Repeat every entry word for word, but leave the images out of your copy.
*** Material provided
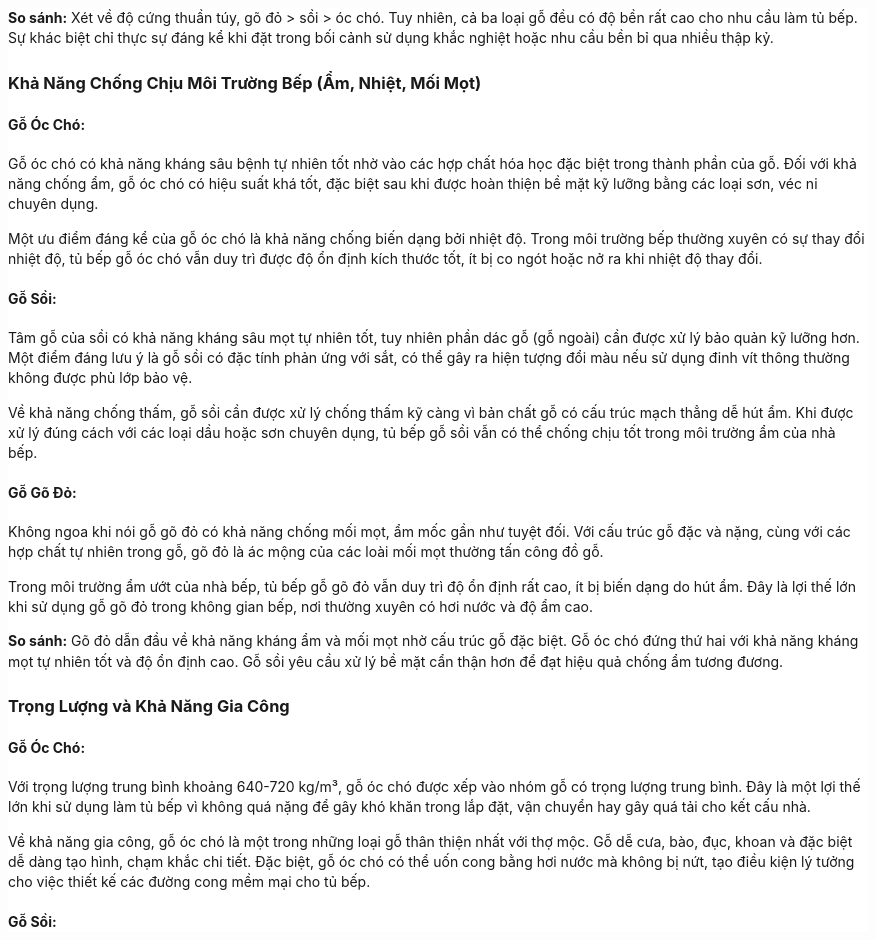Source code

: **So sánh:** Xét về độ cứng thuần túy, gõ đỏ > sồi > óc chó. Tuy nhiên, cả ba loại gỗ đều có độ bền rất cao cho nhu cầu làm tủ bếp. Sự khác biệt chỉ thực sự đáng kể khi đặt trong bối cảnh sử dụng khắc nghiệt hoặc nhu cầu bền bỉ qua nhiều thập kỷ.

### Khả Năng Chống Chịu Môi Trường Bếp (Ẩm, Nhiệt, Mối Mọt)

#### Gỗ Óc Chó:

Gỗ óc chó có khả năng kháng sâu bệnh tự nhiên tốt nhờ vào các hợp chất hóa học đặc biệt trong thành phần của gỗ. Đối với khả năng chống ẩm, gỗ óc chó có hiệu suất khá tốt, đặc biệt sau khi được hoàn thiện bề mặt kỹ lưỡng bằng các loại sơn, véc ni chuyên dụng.

Một ưu điểm đáng kể của gỗ óc chó là khả năng chống biến dạng bởi nhiệt độ. Trong môi trường bếp thường xuyên có sự thay đổi nhiệt độ, tủ bếp gỗ óc chó vẫn duy trì được độ ổn định kích thước tốt, ít bị co ngót hoặc nở ra khi nhiệt độ thay đổi.

#### Gỗ Sồi:

Tâm gỗ của sồi có khả năng kháng sâu mọt tự nhiên tốt, tuy nhiên phần dác gỗ (gỗ ngoài) cần được xử lý bảo quản kỹ lưỡng hơn. Một điểm đáng lưu ý là gỗ sồi có đặc tính phản ứng với sắt, có thể gây ra hiện tượng đổi màu nếu sử dụng đinh vít thông thường không được phủ lớp bảo vệ.

Về khả năng chống thấm, gỗ sồi cần được xử lý chống thấm kỹ càng vì bản chất gỗ có cấu trúc mạch thẳng dễ hút ẩm. Khi được xử lý đúng cách với các loại dầu hoặc sơn chuyên dụng, tủ bếp gỗ sồi vẫn có thể chống chịu tốt trong môi trường ẩm của nhà bếp.

#### Gỗ Gõ Đỏ:

Không ngoa khi nói gỗ gõ đỏ có khả năng chống mối mọt, ẩm mốc gần như tuyệt đối. Với cấu trúc gỗ đặc và nặng, cùng với các hợp chất tự nhiên trong gỗ, gõ đỏ là ác mộng của các loài mối mọt thường tấn công đồ gỗ.

Trong môi trường ẩm ướt của nhà bếp, tủ bếp gỗ gõ đỏ vẫn duy trì độ ổn định rất cao, ít bị biến dạng do hút ẩm. Đây là lợi thế lớn khi sử dụng gỗ gõ đỏ trong không gian bếp, nơi thường xuyên có hơi nước và độ ẩm cao.

**So sánh:** Gõ đỏ dẫn đầu về khả năng kháng ẩm và mối mọt nhờ cấu trúc gỗ đặc biệt. Gỗ óc chó đứng thứ hai với khả năng kháng mọt tự nhiên tốt và độ ổn định cao. Gỗ sồi yêu cầu xử lý bề mặt cẩn thận hơn để đạt hiệu quả chống ẩm tương đương.

### Trọng Lượng và Khả Năng Gia Công

#### Gỗ Óc Chó:

Với trọng lượng trung bình khoảng 640-720 kg/m³, gỗ óc chó được xếp vào nhóm gỗ có trọng lượng trung bình. Đây là một lợi thế lớn khi sử dụng làm tủ bếp vì không quá nặng để gây khó khăn trong lắp đặt, vận chuyển hay gây quá tải cho kết cấu nhà.

Về khả năng gia công, gỗ óc chó là một trong những loại gỗ thân thiện nhất với thợ mộc. Gỗ dễ cưa, bào, đục, khoan và đặc biệt dễ dàng tạo hình, chạm khắc chi tiết. Đặc biệt, gỗ óc chó có thể uốn cong bằng hơi nước mà không bị nứt, tạo điều kiện lý tưởng cho việc thiết kế các đường cong mềm mại cho tủ bếp.

#### Gỗ Sồi:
******
* _Response_:
Source code

: **So sánh:** Xét về độ cứng thuần túy, gõ đỏ > sồi > óc chó. Tuy nhiên, cả ba loại gỗ đều có độ bền rất cao cho nhu cầu làm tủ bếp. Sự khác biệt chỉ thực sự đáng kể khi đặt trong bối cảnh sử dụng khắc nghiệt hoặc nhu cầu bền bỉ qua nhiều thập kỷ.

### Khả Năng Chống Chịu Môi Trường Bếp (Ẩm, Nhiệt, Mối Mọt)

#### Gỗ Óc Chó:

Gỗ óc chó có khả năng kháng sâu bệnh tự nhiên tốt nhờ vào các hợp chất hóa học đặc biệt trong thành phần của gỗ. Đối với khả năng chống ẩm, gỗ óc chó có hiệu suất khá tốt, đặc biệt sau khi được hoàn thiện bề mặt kỹ lưỡng bằng các loại sơn, véc ni chuyên dụng.

Một ưu điểm đáng kể của gỗ óc chó là khả năng chống biến dạng bởi nhiệt độ. Trong môi trường bếp thường xuyên có sự thay đổi nhiệt độ, tủ bếp gỗ óc chó vẫn duy trì được độ ổn định kích thước tốt, ít bị co ngót hoặc nở ra khi nhiệt độ thay đổi.

#### Gỗ Sồi:

Tâm gỗ của sồi có khả năng kháng sâu mọt tự nhiên tốt, tuy nhiên phần dác gỗ (gỗ ngoài) cần được xử lý bảo quản kỹ lưỡng hơn. Một điểm đáng lưu ý là gỗ sồi có đặc tính phản ứng với sắt, có thể gây ra hiện tượng đổi màu nếu sử dụng đinh vít thông thường không được phủ lớp bảo vệ.

Về khả năng chống thấm, gỗ sồi cần được xử lý chống thấm kỹ càng vì bản chất gỗ có cấu trúc mạch thẳng dễ hút ẩm. Khi được xử lý đúng cách với các loại dầu hoặc sơn chuyên dụng, tủ bếp gỗ sồi vẫn có thể chống chịu tốt trong môi trường ẩm của nhà bếp.

#### Gỗ Gõ Đỏ:

Không ngoa khi nói gỗ gõ đỏ có khả năng chống mối mọt, ẩm mốc gần như tuyệt đối. Với cấu trúc gỗ đặc và nặng, cùng với các hợp chất tự nhiên trong gỗ, gõ đỏ là ác mộng của các loài mối mọt thường tấn công đồ gỗ.

Trong môi trường ẩm ướt của nhà bếp, tủ bếp gỗ gõ đỏ vẫn duy trì độ ổn định rất cao, ít bị biến dạng do hút ẩm. Đây là lợi thế lớn khi sử dụng gỗ gõ đỏ trong không gian bếp, nơi thường xuyên có hơi nước và độ ẩm cao.

**So sánh:** Gõ đỏ dẫn đầu về khả năng kháng ẩm và mối mọt nhờ cấu trúc gỗ đặc biệt. Gỗ óc chó đứng thứ hai với khả năng kháng mọt tự nhiên tốt và độ ổn định cao. Gỗ sồi yêu cầu xử lý bề mặt cẩn thận hơn để đạt hiệu quả chống ẩm tương đương.

### Trọng Lượng và Khả Năng Gia Công

#### Gỗ Óc Chó:

Với trọng lượng trung bình khoảng 640-720 kg/m³, gỗ óc chó được xếp vào nhóm gỗ có trọng lượng trung bình. Đây là một lợi thế lớn khi sử dụng làm tủ bếp vì không quá nặng để gây khó khăn trong lắp đặt, vận chuyển hay gây quá tải cho kết cấu nhà.

Về khả năng gia công, gỗ óc chó là một trong những loại gỗ thân thiện nhất với thợ mộc. Gỗ dễ cưa, bào, đục, khoan và đặc biệt dễ dàng tạo hình, chạm khắc chi tiết. Đặc biệt, gỗ óc chó có thể uốn cong bằng hơi nước mà không bị nứt, tạo điều kiện lý tưởng cho việc thiết kế các đường cong mềm mại cho tủ bếp.

#### Gỗ Sồi:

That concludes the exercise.